Activity - Could you repeat the records below exactly, leaving the pictures out?
═══ Data for review
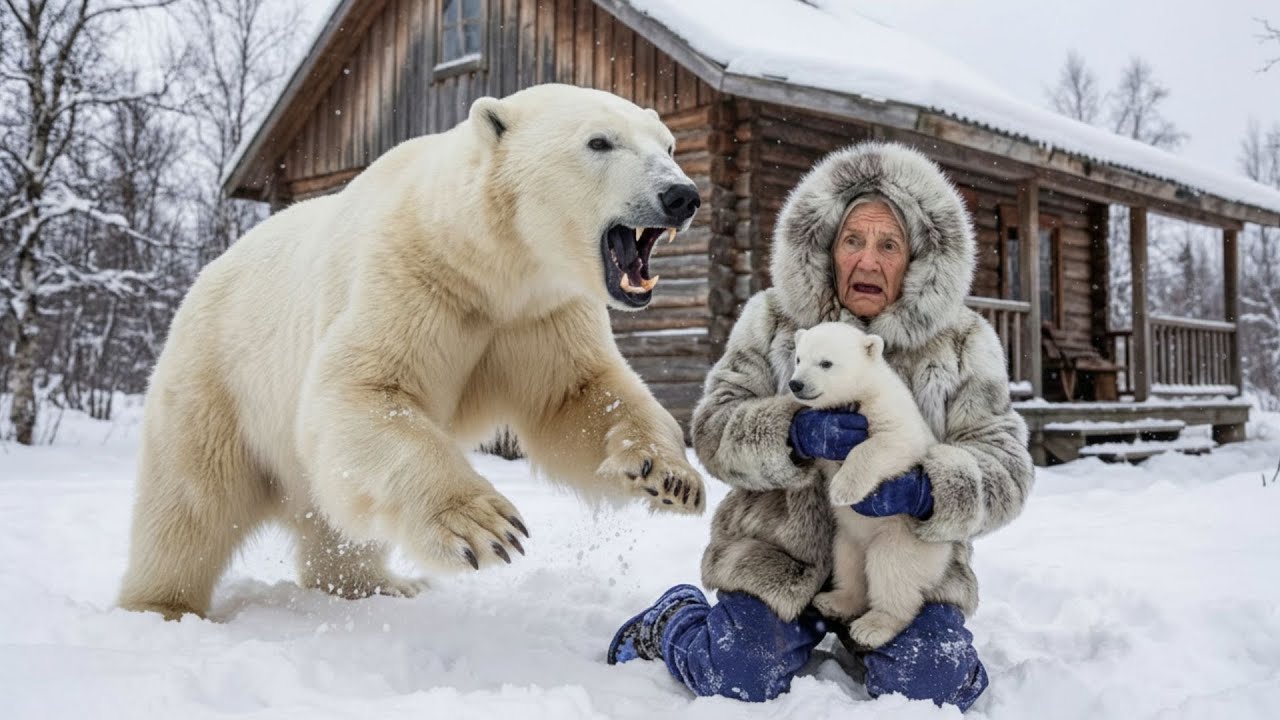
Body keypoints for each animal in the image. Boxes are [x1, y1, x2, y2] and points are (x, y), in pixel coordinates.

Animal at [117, 83, 707, 621]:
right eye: (599, 142)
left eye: (669, 144)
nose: (681, 195)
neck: (483, 261)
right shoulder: (410, 278)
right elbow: (363, 390)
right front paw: (486, 525)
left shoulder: (538, 315)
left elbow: (578, 396)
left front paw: (670, 474)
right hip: (217, 378)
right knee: (191, 503)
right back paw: (162, 605)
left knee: (331, 514)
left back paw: (377, 585)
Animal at [787, 322, 953, 648]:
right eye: (799, 358)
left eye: (826, 363)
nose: (796, 384)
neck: (861, 393)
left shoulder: (888, 412)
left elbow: (890, 442)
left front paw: (842, 489)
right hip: (848, 536)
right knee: (847, 562)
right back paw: (835, 601)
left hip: (902, 537)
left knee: (892, 571)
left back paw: (874, 626)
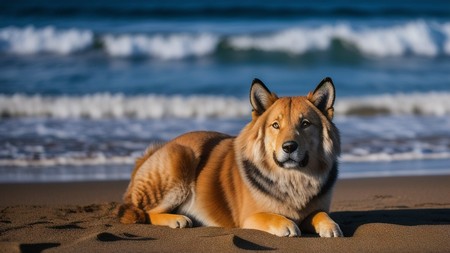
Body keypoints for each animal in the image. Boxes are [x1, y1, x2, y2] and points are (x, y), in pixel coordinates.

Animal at [118, 77, 342, 237]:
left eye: (305, 124)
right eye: (275, 125)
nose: (289, 147)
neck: (292, 177)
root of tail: (146, 157)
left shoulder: (316, 209)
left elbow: (320, 213)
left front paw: (330, 225)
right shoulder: (249, 217)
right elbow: (272, 217)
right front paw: (286, 223)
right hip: (181, 157)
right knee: (148, 212)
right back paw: (176, 219)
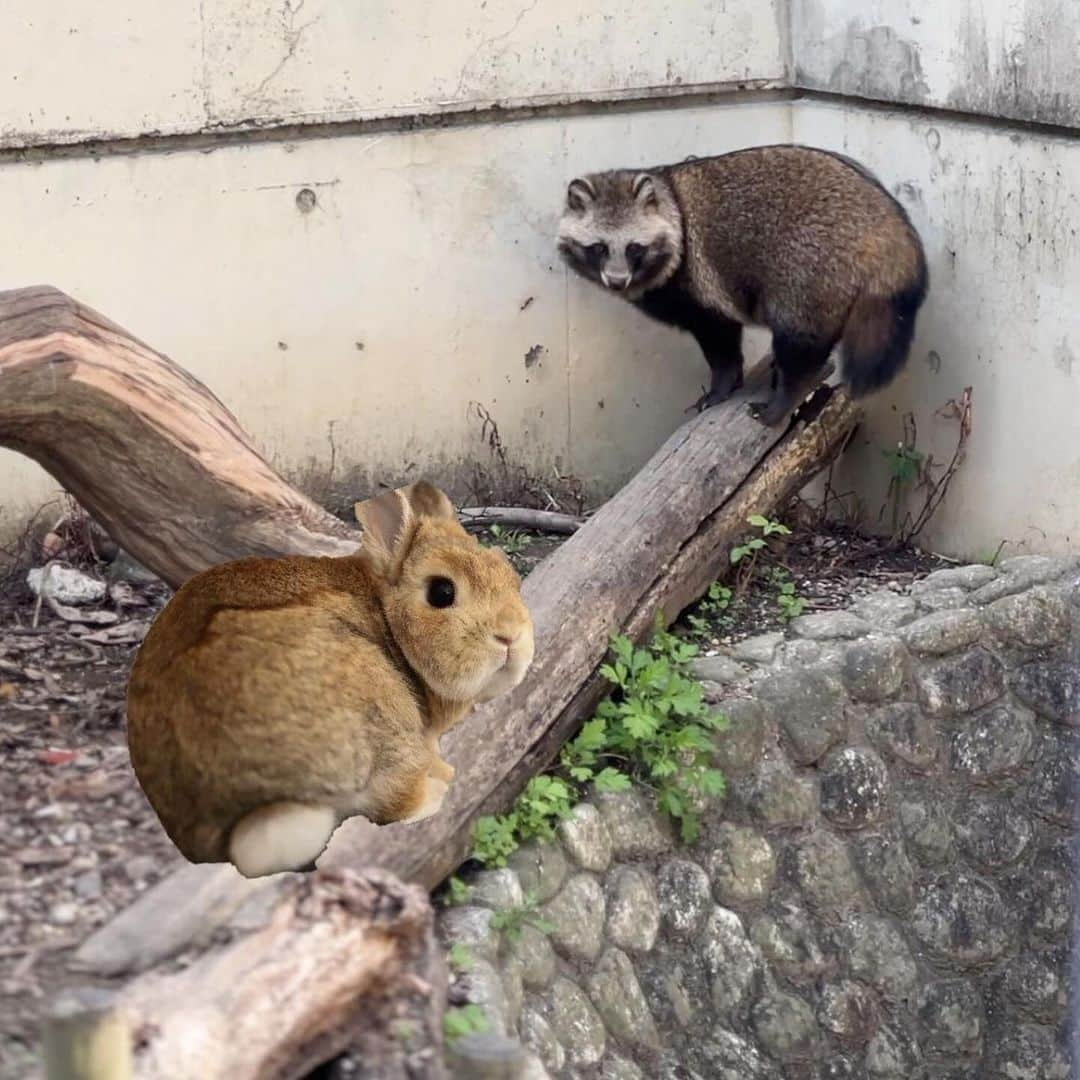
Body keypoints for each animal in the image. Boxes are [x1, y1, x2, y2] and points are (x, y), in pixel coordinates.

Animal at [128, 481, 533, 876]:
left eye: (505, 569)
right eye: (441, 592)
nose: (511, 636)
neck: (386, 613)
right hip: (377, 710)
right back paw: (438, 790)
══════
The answer -
Body keypoints for each animal in the image. Boxes are [x1, y1, x2, y2] and points are (x, y), in pixel coordinates.

Animal at [117, 83, 707, 621]:
right eye: (599, 142)
left eye: (669, 144)
nose: (681, 195)
neck: (483, 261)
right shoulder: (410, 278)
right elbow: (363, 390)
right front paw: (486, 525)
left shoulder: (538, 315)
left elbow: (578, 396)
left front paw: (670, 474)
right hip: (217, 378)
right knee: (191, 503)
right back paw: (162, 605)
left knee: (331, 514)
left back paw: (377, 585)
Animal at [787, 322, 953, 648]:
right eye: (799, 358)
left eye: (826, 363)
nose: (796, 384)
neck: (861, 393)
left shoulder: (888, 412)
left elbow: (890, 442)
left front paw: (842, 489)
right hip: (848, 536)
right knee: (847, 562)
right back paw: (835, 601)
left hip: (902, 537)
left knee: (892, 571)
left back paw: (874, 626)
Body keypoints for each animal in the image. Boxes are [x1, y1, x2, y2] and points are (x, y), in pixel coordinates.

Animal at [118, 77, 342, 237]:
left eye: (305, 124)
right eye: (275, 125)
nose: (289, 147)
neck: (292, 177)
root of tail: (146, 157)
left shoulder: (316, 209)
left elbow: (320, 213)
left front paw: (330, 225)
right shoulder: (249, 217)
right elbow: (272, 217)
right front paw: (286, 223)
right hip: (181, 157)
right knee: (148, 212)
right back paw: (176, 219)
Body keypoints for each animal in the image. Boxes are [x1, y1, x2, y2] and points are (x, y), in pixel coordinates.

Animal at [128, 481, 533, 876]:
left eye: (505, 569)
right eye: (441, 592)
nose: (511, 636)
neck: (386, 613)
right hip: (377, 710)
right back paw: (438, 790)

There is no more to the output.